I have tried using {Token.string=~"$"} in different ways but could not extract ONLY THE ASSESSMENT SECTION IRRESPECTIVE OF ITS PLACE IN THE DOC.
Please explain how can I achieve this using JAPE grammar.
That is correct since Appelt mode always prefers the longest possible overall match. Since any Token can match string =~ "$"
the assessments
label will grab all but the final token in the document.

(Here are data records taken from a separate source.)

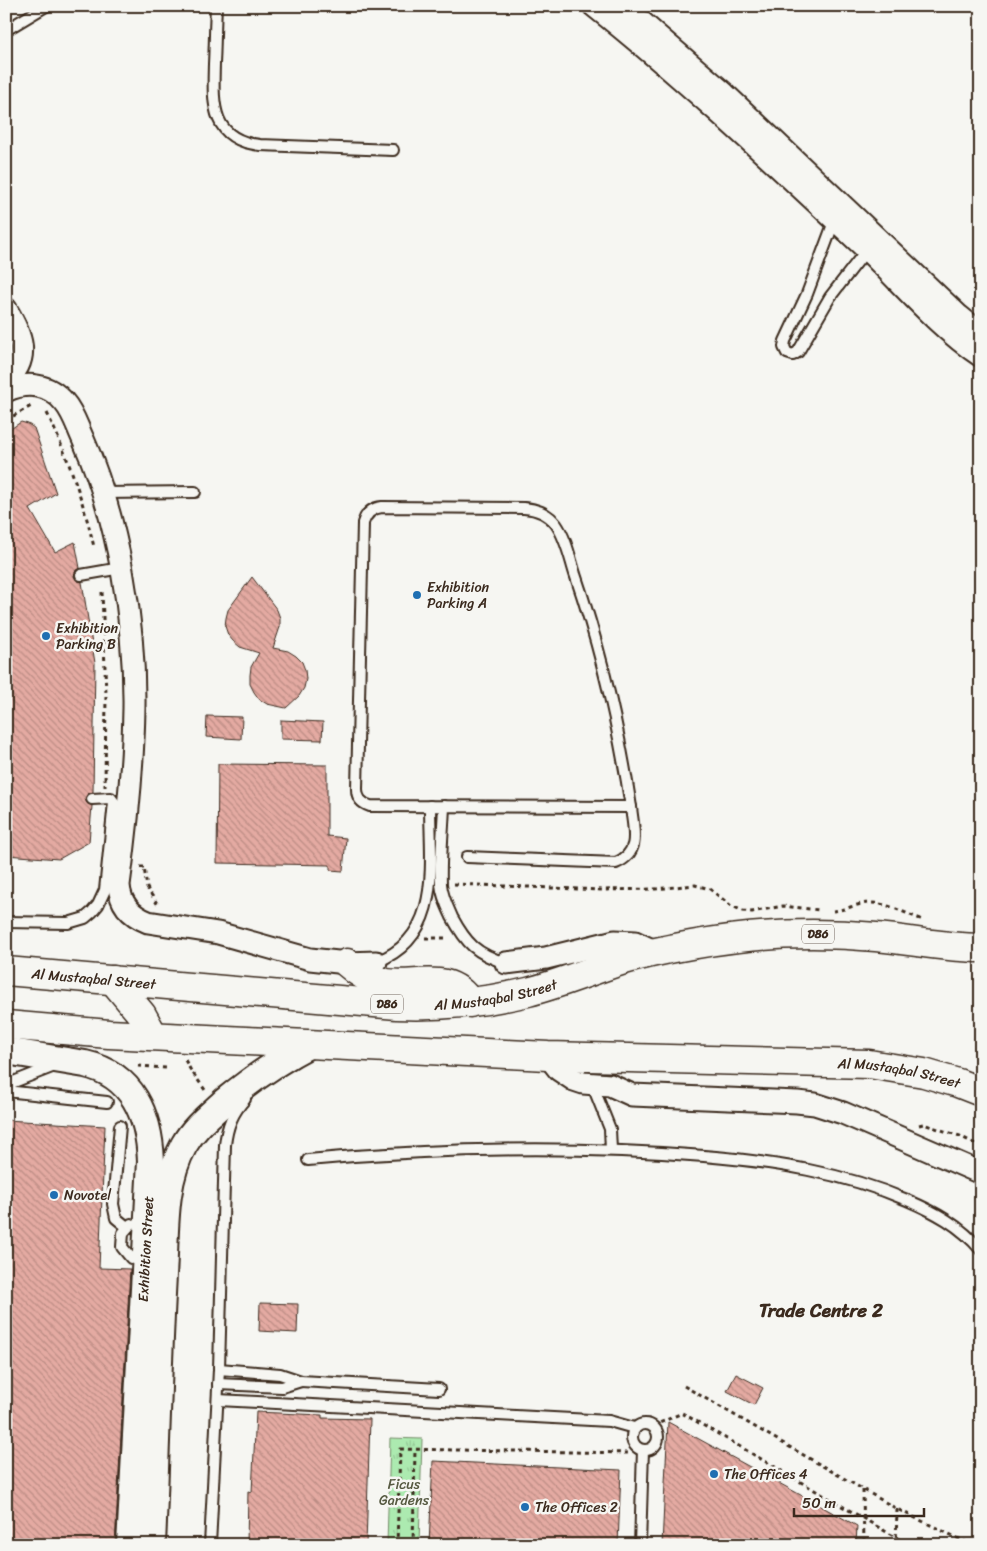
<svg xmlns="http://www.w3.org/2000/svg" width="987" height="1551" font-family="Sriracha,sans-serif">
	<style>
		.park { fill: url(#park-tufts); stroke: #748a67 }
		.building { fill: url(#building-back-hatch); stroke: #3b2a1e }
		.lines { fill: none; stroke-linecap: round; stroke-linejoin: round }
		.service-casing { stroke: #3b2a1e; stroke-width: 14 }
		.minor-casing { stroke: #3b2a1e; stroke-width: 25 }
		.tertiary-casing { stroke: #3b2a1e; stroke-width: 30 }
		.primary-casing { stroke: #3b2a1e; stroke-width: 31 }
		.path { stroke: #3b2a1e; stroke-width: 3; stroke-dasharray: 4 4; stroke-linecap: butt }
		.service { stroke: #f6f6f2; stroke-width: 10 }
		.minor { stroke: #f6f6f2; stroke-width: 21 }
		.tertiary { stroke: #f6f6f2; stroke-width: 26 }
		.primary { stroke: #f6f6f2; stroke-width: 28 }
		.poi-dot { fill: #1f6fb2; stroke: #f6f6f2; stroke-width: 2 }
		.labels { text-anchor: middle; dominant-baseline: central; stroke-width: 5; stroke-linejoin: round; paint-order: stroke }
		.shield { fill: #f6f6f2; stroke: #73675e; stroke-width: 1 }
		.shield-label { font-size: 12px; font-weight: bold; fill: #3b2a1e }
		.poi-label { font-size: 14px; fill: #3b2a1e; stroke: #f6f6f2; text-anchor: start }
		.street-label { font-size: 14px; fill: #3b2a1e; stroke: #f6f6f2 }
		.park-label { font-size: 14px; fill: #575a42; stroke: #f6f6f2 }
		.district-label { font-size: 19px; font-weight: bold; fill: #3b2a1e; stroke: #f6f6f2 }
	</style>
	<defs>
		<pattern id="park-tufts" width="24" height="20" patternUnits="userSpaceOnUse" patternTransform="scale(1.25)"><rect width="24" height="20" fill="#aceab0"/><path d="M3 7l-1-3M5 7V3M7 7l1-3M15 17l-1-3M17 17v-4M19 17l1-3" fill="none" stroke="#95c997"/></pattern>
		<pattern id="building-back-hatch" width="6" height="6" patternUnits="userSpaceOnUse" patternTransform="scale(1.25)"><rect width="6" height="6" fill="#e4aaa2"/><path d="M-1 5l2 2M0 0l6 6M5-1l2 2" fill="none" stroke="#ba8b83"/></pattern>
	</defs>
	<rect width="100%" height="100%" fill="#f6f6f2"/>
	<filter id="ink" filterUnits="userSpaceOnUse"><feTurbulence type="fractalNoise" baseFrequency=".02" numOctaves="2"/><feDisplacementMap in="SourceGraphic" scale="10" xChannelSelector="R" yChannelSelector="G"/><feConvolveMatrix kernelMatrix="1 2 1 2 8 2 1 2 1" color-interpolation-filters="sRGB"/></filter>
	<g filter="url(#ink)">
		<!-- park -->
		<path class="park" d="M390 1438 422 1439 419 1545H387Z"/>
		<!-- building -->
		<g class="building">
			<path d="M21 422 28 424 34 428 56 493 30 509 55 552 75 542 80 568 76 570 74 576 76 580 82 582 95 663 93 792 88 794 85 799 87 803 92 806 89 842 59 859 6 855V432Z"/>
			<path d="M252 577 277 610 280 618V627L273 648 288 651 296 656 302 662 305 670 306 679 304 688 299 696 286 708 267 704 259 699 254 692 250 684V675L251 667 259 653 240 647 233 641 228 635 225 626 226 618 228 610Z"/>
			<path d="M207 716 242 717 241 739 206 737Z"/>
			<path d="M281 720 323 722 322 740 281 739Z"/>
			<path d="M218 764 327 765V836L346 838 343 871 330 870V865L217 863Z"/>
			<path d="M6 1120 105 1126 99 1268 130 1269 115 1545H6Z"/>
			<path d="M260 1303 298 1304 297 1333 259 1331Z"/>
			<path d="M736 1374 763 1388 754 1405 727 1391Z"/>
			<path d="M256 1412 322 1415V1418L370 1419 366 1545H247L248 1491 252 1492Z"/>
			<path d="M668 1422 857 1526 856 1545H662Z"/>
			<path d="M433 1461 621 1470 618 1545H429Z"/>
		</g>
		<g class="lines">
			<!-- service casing -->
			<g class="service-casing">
				<g id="service">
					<path d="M216 6C215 25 215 45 214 64 213 102 210 140 260 145L393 150"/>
					<path d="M6 30 46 6"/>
					<path d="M835 219 807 294 785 341 784 347 787 353 793 355 798 352 830 297 868 248"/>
					<path d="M102 493 195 492"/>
					<path d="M382 507 524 508C537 509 548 513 556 524 566 538 570 558 575 574 601 650 619 728 631 807L370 806C361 803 357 798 357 789L363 523C366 513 372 508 382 507Z"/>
					<path d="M81 575 121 568"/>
					<path d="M444 806C443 832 440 858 441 884 442 896 447 906 452 917 466 943 476 954 506 963"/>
					<path d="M467 857 616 863C642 852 633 829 631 807"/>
					<path d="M6 922 68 923 85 918 92 912 98 905 105 890 114 802 111 798 92 799"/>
					<path d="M376 962C443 937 430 864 430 806"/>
					<path d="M592 1084 610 1129 611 1150"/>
					<path d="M6 1085 57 1065"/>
					<path d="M6 1091 107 1102"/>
					<path d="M120 1126 113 1204 116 1218 127 1227"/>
					<path d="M308 1160C440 1148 572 1145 704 1156 774 1162 842 1172 907 1200 935 1212 960 1225 981 1250"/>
					<path d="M131 1224 123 1233 122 1247 131 1258 145 1260"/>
					<path d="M219 1369 280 1374 301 1381 439 1389"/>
					<path d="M218 1384 282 1387 301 1381"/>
					<path d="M218 1400 609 1421 634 1428"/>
					<circle cx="645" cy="1437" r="13"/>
					<path d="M210 1545 219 1369 225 1145C227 1127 232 1113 245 1099"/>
					<path d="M640 1545 643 1450"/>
				</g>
			</g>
			<!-- minor casing -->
			<g class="minor-casing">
				<g id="minor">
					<path d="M594 6C688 81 775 164 862 245 901 282 936 326 981 356"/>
					<path d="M623 6 725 94 959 316 981 334"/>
					<path d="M6 309C21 334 32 358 6 381"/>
					<path d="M6 391C27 381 49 384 64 402 73 412 77 426 83 439 118 518 135 621 134 708 133 766 127 827 119 885 120 903 130 915 148 922L218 933 310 959 347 963 376 962"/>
					<path d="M506 963 546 958 615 941 635 942 656 952"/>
					<path d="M548 1056 559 1070 574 1080 583 1083 610 1085 632 1095 797 1102 815 1104 843 1113 981 1173"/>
				</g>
			</g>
			<!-- tertiary casing -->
			<g class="tertiary-casing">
				<g id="tertiary">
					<path d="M6 1051 85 1064C133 1075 149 1115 151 1161L130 1545"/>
					<path d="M152 1545C156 1455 158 1365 163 1275 166 1233 162 1184 184 1145 194 1127 210 1115 225 1101 252 1079 279 1060 310 1044"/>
				</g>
			</g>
			<!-- primary casing -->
			<g class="primary-casing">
				<g id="primary">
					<path d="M347 963C357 972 367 979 380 982 413 990 448 968 470 1003"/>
					<path id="s1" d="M6 971 397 1005C441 1007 485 1002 528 992 560 984 590 971 621 961 644 954 668 949 691 945 752 934 814 931 876 937 911 940 945 948 981 948"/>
					<path d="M113 980 142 1015 153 1035"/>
					<path id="s2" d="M6 1025 109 1034 548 1056 869 1064 924 1073 958 1083 981 1092"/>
				</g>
			</g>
			<!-- path -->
			<g class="path">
				<path d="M47 413C68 457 83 500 94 547"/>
				<path d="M6 420 33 405"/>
				<path d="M102 592 106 694 105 787"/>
				<path d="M140 867H144L147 888 158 905"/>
				<path d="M454 884 602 890 655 889 695 885 710 889 730 905 743 911 752 912 783 906 819 910"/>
				<path d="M833 911C845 910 856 904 868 903 887 902 903 913 921 919"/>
				<path d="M425 938H449"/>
				<path d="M185 1060 190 1069 205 1090"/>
				<path d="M138 1066 166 1068"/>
				<path d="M919 1125 923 1124 960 1136 981 1147"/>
				<path d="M684 1386 897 1509 972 1545"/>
				<path d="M653 1426 682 1413 909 1545"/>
				<path d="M863 1490 864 1545"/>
				<path d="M397 1545 400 1449 630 1453"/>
				<path d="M413 1545 415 1449"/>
				<path d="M896 1545 897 1509"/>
			</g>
			<!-- service -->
			<use href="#service" class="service"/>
			<!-- minor -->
			<use href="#minor" class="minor"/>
			<!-- tertiary -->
			<use href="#tertiary" class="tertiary"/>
			<!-- primary -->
			<use href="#primary" class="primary"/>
		</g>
	</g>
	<!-- markers -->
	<g class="poi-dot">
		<circle cx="417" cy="595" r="5"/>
		<circle cx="46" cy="636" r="5"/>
		<circle cx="54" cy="1195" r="5"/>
		<circle cx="714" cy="1474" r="5"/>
		<circle cx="525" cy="1507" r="5"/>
	</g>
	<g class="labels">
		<!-- shield labels -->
		<g class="shield">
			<rect x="802" y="924.5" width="32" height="19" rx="4"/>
			<rect x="371" y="994.5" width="32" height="19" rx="4"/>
		</g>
		<g class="shield-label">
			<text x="818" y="934">D86</text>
			<text x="387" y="1004">D86</text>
		</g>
		<!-- poi labels -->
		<g class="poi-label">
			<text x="427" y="587">Exhibition<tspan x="427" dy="16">Parking A</tspan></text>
			<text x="56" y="628">Exhibition<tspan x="56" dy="16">Parking B</tspan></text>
			<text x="64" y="1195">Novotel</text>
			<text x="724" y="1474">The Offices 4</text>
			<text x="535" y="1507">The Offices 2</text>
		</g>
		<!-- street labels -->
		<g class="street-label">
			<text stroke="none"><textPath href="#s1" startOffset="88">Al Mustaqbal Street</textPath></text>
			<text stroke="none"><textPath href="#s1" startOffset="492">Al Mustaqbal Street</textPath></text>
			<text stroke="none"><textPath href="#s2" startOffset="895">Al Mustaqbal Street</textPath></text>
			<text transform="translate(146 1249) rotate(-87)">Exhibition Street</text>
		</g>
		<!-- park labels -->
		<g class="park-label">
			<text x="404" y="1484">Ficus<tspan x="404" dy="16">Gardens</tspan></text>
		</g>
		<!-- district labels -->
		<g class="district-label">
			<text x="821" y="1310">Trade Centre 2</text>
		</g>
	</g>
	<!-- margin -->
	<rect width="987" height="1551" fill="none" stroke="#f6f6f2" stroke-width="25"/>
	<rect x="12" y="12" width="962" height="1526" fill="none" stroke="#3b2a1e" stroke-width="2" filter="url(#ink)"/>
	<!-- scale -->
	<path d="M794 1508v8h130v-8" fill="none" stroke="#3b2a1e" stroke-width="2.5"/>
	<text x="802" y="1508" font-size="15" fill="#3b2a1e" stroke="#f6f6f2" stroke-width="4" paint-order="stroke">50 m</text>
</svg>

I would adopt a two pass approach, using an initial gazetteer or JAPE phase to annotate the "section headings" and then another phase with only these heading annotations in its input line
Imports: { import static gate.Utils.*; }
Phase: AnnotateBetweenHeadings
Input: Heading
Options: control = appelt
Rule: TwoHeadings
({Heading.type ="assessments"}):h1
(({Heading})?):h2
-->
{
Long endOffset = end(doc);
AnnotationSet h2Annots = bindings.get("h2");
if(h2Annots != null && !h2Annots.isEmpty()) {
endOffset = start(h2Annots);
}
outputAS.add(end(bindings.get("h1")), endOffset, "Assessments", featureMap());
}
This will annotate everything between the end of the assessments heading and the start of the following heading, or the end of the document if there is no following heading.